The whole dock was theirs, vast, upward-curving perspective, section arches curtained by ceiling as the station rim curve swept leftward toward gradual horizon; on the right a section seal was in use, stopping the eye there. The place was vacant of all but the dock crews and their gantries; and station security and the processing desks, and those were well back of Norway ’s area. There were no native workers, not here, not in this situation. Debris lay scattered across the wide dock, papers, bits of clothing, evidencing a hasty withdrawal. The dockside shops and offices were empty; the niner corridor midway of the dock showed likewise vacant and littered. Di Janz’s deep bellow echoed in the metal girders overhead as he ordered troops deployed about the area where Hansford was coming in.
Pell dockers moved up. Signy watched and gnawed her lip nervously, glanced aside as a civ came up to her, youngish, darkly aquiline, bearing a tablet and looking like business in his neat blue suit. The plug she had in one ear kept advising her of Hansford’s status, a constant clamor of bad news. “What are you?” she asked
“Damon Konstantin, captain, from Legal Affairs.”
She spared a second look. A Konstantin. He could be that. Angelo had had two boys before his wife’s accident. “Legal Affairs,” she said with distaste.

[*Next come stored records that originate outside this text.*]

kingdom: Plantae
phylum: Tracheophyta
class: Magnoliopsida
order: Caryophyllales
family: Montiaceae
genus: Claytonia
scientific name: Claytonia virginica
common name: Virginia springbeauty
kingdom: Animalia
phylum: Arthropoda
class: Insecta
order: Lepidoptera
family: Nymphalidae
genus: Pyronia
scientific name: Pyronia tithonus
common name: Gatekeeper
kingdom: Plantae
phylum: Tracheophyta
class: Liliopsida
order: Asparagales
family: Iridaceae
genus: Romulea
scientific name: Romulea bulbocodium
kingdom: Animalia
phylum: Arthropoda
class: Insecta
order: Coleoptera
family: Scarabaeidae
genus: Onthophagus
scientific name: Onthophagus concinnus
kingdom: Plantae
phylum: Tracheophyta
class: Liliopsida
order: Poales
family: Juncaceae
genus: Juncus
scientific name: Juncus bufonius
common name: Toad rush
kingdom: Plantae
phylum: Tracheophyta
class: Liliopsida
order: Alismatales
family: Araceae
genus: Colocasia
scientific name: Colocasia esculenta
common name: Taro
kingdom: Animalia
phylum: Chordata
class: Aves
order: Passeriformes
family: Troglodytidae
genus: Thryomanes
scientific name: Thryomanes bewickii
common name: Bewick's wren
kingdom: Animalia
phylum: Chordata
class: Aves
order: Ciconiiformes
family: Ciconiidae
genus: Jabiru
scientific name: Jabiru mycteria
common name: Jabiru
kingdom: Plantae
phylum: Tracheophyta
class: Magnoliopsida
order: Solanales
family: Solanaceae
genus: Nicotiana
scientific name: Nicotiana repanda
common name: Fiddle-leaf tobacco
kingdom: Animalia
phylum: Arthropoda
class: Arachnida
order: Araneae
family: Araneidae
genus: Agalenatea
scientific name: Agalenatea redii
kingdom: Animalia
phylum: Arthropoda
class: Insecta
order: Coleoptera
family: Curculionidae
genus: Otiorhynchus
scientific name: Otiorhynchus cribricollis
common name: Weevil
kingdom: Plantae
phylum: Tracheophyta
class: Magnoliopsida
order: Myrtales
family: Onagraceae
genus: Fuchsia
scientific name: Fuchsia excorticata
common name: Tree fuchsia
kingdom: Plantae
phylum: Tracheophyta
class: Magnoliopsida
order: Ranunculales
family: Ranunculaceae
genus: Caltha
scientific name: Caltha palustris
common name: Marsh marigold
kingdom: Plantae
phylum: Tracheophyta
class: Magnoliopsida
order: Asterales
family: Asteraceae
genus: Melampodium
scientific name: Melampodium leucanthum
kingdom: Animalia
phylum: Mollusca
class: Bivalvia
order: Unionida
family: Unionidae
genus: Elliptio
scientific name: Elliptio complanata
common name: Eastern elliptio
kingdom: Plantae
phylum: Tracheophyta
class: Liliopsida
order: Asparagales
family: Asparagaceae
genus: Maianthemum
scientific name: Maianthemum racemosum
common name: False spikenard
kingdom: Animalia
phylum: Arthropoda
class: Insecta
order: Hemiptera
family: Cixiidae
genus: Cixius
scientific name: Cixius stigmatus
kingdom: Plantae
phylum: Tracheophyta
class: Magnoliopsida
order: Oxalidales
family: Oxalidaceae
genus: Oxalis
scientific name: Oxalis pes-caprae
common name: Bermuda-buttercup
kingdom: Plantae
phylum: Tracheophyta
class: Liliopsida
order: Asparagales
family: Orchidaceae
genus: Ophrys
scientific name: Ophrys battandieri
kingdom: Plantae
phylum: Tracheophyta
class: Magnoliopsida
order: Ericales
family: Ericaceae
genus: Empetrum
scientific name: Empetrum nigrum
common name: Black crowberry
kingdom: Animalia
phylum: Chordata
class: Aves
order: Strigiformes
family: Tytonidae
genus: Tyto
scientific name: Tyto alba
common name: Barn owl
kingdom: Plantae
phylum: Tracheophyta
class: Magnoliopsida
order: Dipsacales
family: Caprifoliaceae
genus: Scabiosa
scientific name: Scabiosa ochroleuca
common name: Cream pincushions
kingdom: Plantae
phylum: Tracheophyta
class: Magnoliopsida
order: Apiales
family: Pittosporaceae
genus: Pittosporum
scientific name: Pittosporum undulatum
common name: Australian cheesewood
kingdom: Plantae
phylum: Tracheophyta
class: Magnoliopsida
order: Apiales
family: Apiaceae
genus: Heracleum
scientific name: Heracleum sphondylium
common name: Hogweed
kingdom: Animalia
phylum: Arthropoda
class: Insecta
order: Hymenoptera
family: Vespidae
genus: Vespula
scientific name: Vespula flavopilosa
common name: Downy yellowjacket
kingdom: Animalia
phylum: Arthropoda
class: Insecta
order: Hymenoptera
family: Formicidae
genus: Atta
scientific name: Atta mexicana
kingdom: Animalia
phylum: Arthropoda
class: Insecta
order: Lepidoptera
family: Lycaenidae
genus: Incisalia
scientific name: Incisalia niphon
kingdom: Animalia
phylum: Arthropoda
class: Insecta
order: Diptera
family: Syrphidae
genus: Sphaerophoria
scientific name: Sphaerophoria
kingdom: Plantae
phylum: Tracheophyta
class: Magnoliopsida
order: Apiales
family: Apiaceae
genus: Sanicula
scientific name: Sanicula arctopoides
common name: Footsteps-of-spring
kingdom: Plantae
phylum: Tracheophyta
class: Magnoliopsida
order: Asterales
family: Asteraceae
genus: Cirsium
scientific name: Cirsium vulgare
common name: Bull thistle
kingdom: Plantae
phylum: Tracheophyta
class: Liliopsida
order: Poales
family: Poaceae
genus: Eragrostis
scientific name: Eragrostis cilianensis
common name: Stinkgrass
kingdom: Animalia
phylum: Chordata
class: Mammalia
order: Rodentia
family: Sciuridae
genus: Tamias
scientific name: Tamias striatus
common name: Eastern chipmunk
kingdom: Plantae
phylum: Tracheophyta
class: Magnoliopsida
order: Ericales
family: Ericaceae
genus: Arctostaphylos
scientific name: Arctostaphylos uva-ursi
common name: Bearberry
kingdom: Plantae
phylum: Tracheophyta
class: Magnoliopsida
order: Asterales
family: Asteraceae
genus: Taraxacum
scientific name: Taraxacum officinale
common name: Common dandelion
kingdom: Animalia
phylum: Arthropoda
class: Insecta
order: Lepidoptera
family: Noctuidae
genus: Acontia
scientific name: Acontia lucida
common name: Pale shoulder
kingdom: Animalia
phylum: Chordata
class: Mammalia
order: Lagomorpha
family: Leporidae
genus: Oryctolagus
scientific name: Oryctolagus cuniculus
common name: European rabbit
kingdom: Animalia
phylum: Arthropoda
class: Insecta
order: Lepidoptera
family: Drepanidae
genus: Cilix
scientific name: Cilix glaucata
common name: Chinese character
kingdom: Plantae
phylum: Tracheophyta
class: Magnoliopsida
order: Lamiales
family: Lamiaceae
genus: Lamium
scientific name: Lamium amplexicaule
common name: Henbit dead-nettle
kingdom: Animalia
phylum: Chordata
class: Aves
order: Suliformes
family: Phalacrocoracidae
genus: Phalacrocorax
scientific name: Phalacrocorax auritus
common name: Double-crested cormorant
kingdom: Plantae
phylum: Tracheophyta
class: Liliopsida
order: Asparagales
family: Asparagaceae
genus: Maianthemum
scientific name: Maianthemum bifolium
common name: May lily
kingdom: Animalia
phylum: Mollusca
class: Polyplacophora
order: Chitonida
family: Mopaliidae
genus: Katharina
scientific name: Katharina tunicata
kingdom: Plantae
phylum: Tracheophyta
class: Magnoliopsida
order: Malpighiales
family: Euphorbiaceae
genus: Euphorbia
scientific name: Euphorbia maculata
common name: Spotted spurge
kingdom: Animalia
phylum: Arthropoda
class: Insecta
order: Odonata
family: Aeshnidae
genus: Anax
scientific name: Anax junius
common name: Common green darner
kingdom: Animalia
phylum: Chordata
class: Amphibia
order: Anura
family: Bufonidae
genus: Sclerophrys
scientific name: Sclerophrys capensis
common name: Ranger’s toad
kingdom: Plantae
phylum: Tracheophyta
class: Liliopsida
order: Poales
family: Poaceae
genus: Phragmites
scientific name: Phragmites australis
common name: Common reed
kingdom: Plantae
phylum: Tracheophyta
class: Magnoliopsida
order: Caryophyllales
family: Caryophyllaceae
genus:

“I’m here if you need anything… or if they do. I’ve got a com link with central.”
There was a crash. Hansford made a bad dock, grated down the guidance cone and shuddered into place.
“Get her hooked up and get out!” Di roared at the dock crews: no com for him.
Graff was ordering matters from Norway ’s command. Hansford’s crew would stay sealed on their bridge, working debarcation by remote. “Tell them walk out,” she heard relayed from Graff. “Any rush at troops will be met with fire.”